I have always had a problem connecting and staying connected to the internet while using a wireless router. I have cable through Comcast and their technician set everything up and said that there was a strong enough signal for the computer using the wireless router. Every time I try to connect to the internet I almost always have to repair the connection first. The signal always says that there is low connectivity but the technician told me that there is still enough of a signal for that not to be a problem. There are also a lot of times when the internet runs really slow because of the low connection. 

The primary computer that plugs into the wireless router and connects straight to the cable never has any connection issues. It is located approximately 30 feet away from the 2nd computer and is inside a different structure (a poolhouse converted into a room). When I have contacted Comcast in the past they just have me unplug the router and plug it back, then disconnect the connection and reconnect by putting in the web key. 

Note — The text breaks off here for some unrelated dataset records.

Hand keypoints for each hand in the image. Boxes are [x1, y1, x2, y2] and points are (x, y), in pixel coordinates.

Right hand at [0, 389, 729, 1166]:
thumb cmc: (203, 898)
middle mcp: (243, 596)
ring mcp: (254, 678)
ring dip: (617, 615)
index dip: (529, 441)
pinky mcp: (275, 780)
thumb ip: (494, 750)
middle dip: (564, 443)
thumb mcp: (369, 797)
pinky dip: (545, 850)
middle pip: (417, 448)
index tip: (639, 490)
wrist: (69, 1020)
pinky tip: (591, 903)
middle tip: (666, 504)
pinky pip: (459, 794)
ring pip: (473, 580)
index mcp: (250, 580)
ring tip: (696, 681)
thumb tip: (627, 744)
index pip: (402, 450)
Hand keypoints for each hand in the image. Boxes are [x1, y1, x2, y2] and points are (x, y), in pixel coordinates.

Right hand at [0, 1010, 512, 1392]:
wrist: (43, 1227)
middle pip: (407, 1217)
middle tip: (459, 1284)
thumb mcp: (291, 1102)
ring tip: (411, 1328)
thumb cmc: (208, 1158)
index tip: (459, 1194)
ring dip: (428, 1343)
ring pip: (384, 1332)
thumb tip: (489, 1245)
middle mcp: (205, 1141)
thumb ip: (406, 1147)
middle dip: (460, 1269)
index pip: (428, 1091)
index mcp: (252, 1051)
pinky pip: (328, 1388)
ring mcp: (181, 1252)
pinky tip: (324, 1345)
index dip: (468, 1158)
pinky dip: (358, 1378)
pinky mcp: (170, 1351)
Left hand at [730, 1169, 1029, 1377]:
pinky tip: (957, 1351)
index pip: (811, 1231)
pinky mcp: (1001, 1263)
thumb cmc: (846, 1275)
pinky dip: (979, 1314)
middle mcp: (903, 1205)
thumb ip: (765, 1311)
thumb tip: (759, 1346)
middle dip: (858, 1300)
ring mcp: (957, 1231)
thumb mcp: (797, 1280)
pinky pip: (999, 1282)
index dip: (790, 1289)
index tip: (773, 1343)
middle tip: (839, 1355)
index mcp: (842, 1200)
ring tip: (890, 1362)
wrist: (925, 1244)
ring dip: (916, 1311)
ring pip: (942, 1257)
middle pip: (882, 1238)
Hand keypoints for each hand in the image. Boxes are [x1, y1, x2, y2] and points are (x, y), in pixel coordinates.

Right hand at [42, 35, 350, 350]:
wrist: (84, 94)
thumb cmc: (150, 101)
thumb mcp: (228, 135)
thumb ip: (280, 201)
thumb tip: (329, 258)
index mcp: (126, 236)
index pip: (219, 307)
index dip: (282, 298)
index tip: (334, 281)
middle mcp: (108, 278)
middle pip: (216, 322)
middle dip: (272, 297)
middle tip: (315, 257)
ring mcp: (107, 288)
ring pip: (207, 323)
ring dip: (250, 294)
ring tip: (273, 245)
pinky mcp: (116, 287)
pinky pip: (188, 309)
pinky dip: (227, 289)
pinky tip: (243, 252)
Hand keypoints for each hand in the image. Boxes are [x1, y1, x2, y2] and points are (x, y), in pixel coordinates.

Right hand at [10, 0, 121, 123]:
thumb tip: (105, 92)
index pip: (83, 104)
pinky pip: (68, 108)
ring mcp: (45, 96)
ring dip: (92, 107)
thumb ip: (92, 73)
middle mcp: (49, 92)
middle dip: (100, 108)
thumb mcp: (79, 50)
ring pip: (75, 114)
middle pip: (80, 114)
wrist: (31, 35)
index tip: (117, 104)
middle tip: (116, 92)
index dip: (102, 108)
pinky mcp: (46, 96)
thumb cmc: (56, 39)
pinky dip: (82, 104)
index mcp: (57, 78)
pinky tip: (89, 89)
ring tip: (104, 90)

Simply repairing the connection usually works and allows me to get online but I still have the problem of being dropped. When repairing the connection doesn't work, disconnecting and reconnecting while entering the web key usually works but sometimes it doesn't. When that doesn't work I give up because I don't know anything else to do. 

If someone can tell me how to fix these problems I would be very appreciative. Simply repairing the connection before I connect to the internet isn't all that bad and I would be happy if that was the only problem, but always getting dropped, internet running slow, and not being able to connect at all is just too much. 

Thanks

Info:

- cable internet connection through Comcast
- Netgear CG814WG v2 wireless router
- Both computers are Dell PC's using Windows XP


----------



## scottsee (Feb 28, 2007)

Sounds like interference. 

What channel are you on?
How many other wifi networks are visible by your computer?
What power signal are they and what channels are they on?


----------



## stevied707 (Mar 18, 2007)

Thanks for the reply...I am kind of computer illiterate so I don't know what channel or power signal they are on or how to find out. I think my account has 2 different networks and those are usually the only 2 that show up after it says it is looking for available networks. Sometimes there is one from the across the street that shows up.

I do know that the last time I called Comcast they had me change the channel to one that was lower....maybe it was channel 64 but I could be wrong. I don't remember what steps to take to get there though.


----------



## johnwill (Sep 26, 2002)

Download and run this Xirrus Wi-Fi Inspector, paste a screen shot of the *Network* screen here.


To post a screen shot of the active window, hold the _*Alt*_ key and press the *PrtScn* key. Open the Windows PAINT application and _*Paste*_ the screen shot. You can then use PAINT to trim to suit, and save it as a JPG format file. To upload it to the forum, open the full reply window and use the _*Manage Attachments*_ button to upload it here.


----------



## stevied707 (Mar 18, 2007)

On which computer should I do the above mentioned instructions ( question mark key doesn't work). I'm assuming on the computer that is having the problems but I just want to make sure. Thanx.


----------



## johnwill (Sep 26, 2002)

Yes, the computer that you have the issues with, I want to see what it's seeing.


----------